The film charts physical changes from early infancy to late adolescence. It explicitly showcases the development of secondary sexual characteristics, such as the growth of body hair, breast development in girls, and the enlargement of external genitalia in boys. 2. Seksuele Hygiëne en Verzorging (Sexual Hygiene)
Wil je meer weten over hoe specifieke uit de jaren '90 eruitzagen of zoek je informatie over de huidige normen voor seksuele vorming? : Het condoomgebruik onder Nederlandse jongeren bij de
Looking back from today, 1991 appears as a threshold moment. It was a period when society believed it had largely "solved" sexual education (leading to cuts to Rutgers), yet it simultaneously felt the need to launch a major national campaign on consent, indicating unaddressed social problems. It witnessed the creation of both a deeply controversial, explicit documentary and a beloved, taboo-breaking radio program, showing a public hungry for more open dialogue in various formats.

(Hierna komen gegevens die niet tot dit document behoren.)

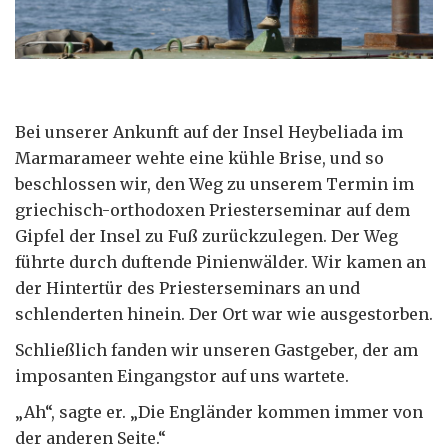
Bei unserer Ankunft auf der Insel Heybeliada im
Marmarameer wehte eine kühle Brise, und so
beschlossen wir, den Weg zu unserem Termin im
griechisch-orthodoxen Priesterseminar auf dem
Gipfel der Insel zu Fuß zurückzulegen. Der Weg
führte durch duftende Pinienwälder. Wir kamen an
der Hintertür des Priesterseminars an und
schlenderten hinein. Der Ort war wie ausgestorben.
Schließlich fanden wir unseren Gastgeber, der am
imposanten Eingangstor auf uns wartete.
„Ah“, sagte er. „Die Engländer kommen immer von
der anderen Seite.“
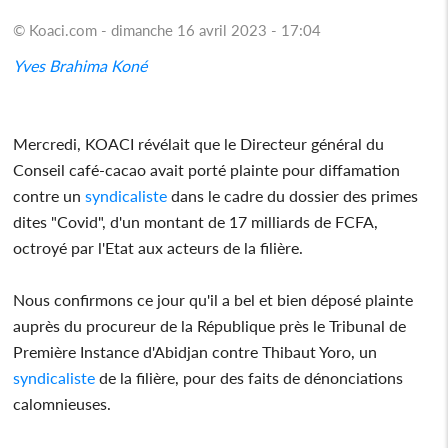
© Koaci.com - dimanche 16 avril 2023 - 17:04
Yves Brahima Koné
Mercredi, KOACI révélait que le Directeur général du
Conseil café-cacao avait porté plainte pour diffamation
contre un
syndicaliste
dans le cadre du dossier des primes
dites "Covid", d'un montant de 17 milliards de FCFA,
octroyé par l'Etat aux acteurs de la filière.
Nous confirmons ce jour qu'il a bel et bien déposé plainte
auprès du procureur de la République près le Tribunal de
Première Instance d'Abidjan contre Thibaut Yoro, un
syndicaliste
de la filière, pour des faits de dénonciations
calomnieuses.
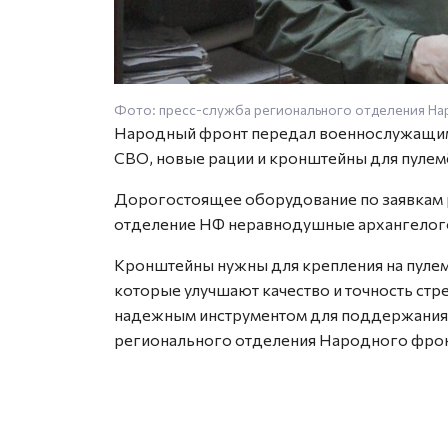
Фото: пресс-служба регионального отделения Н
Народный фронт передал военнослужащим
СВО, новые рации и кронштейны для пулем
Дорогостоящее оборудование по заявкам р
отделение НФ неравнодушные архангело
Кронштейны нужны для крепления на пулем
которые улучшают качество и точность стр
надежным инструментом для поддержания с
регионального отделения Народного фрон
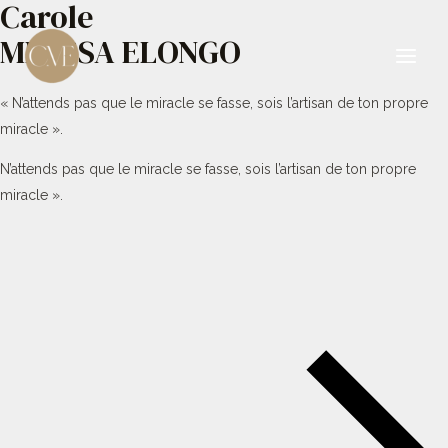
Carole
Aller
au
MBESSA ELONGO
contenu
Main
« N’attends pas que le miracle se fasse, sois l’artisan de ton propre
Men
miracle ».
N’attends pas que le miracle se fasse, sois l’artisan de ton propre
miracle ».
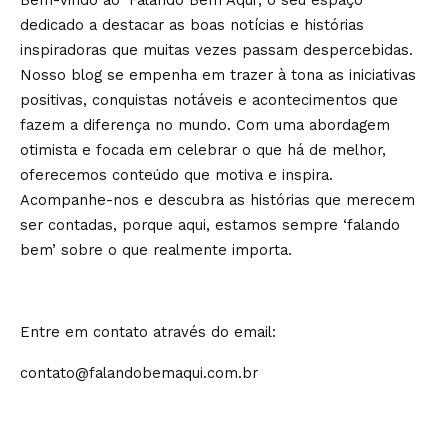
Bem-vindo ao ‘Falando Bem Aqui’, o seu espaço
dedicado a destacar as boas notícias e histórias
inspiradoras que muitas vezes passam despercebidas.
Nosso blog se empenha em trazer à tona as iniciativas
positivas, conquistas notáveis e acontecimentos que
fazem a diferença no mundo. Com uma abordagem
otimista e focada em celebrar o que há de melhor,
oferecemos conteúdo que motiva e inspira.
Acompanhe-nos e descubra as histórias que merecem
ser contadas, porque aqui, estamos sempre ‘falando
bem’ sobre o que realmente importa.
Entre em contato através do email:
contato@falandobemaqui.com.br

Looking back from the present, the Seksuele voorlichting of 1991 was not a radical leftist experiment but a triumph of Dutch pragmatism. It recognized that shame is a terrible contraceptive and that ignorance is the real enemy of innocence. In 1991, the Netherlands decided to treat teenagers as rational beings rather than as vessels of sin. That decision paid off in lower abortion rates, lower STI rates, and a generation of adults who viewed sex not as a dangerous secret, but as a normal, manageable part of life. For any nation still debating whether to teach sex ed, the Dutch blueprint of 1991 remains the most useful case study available.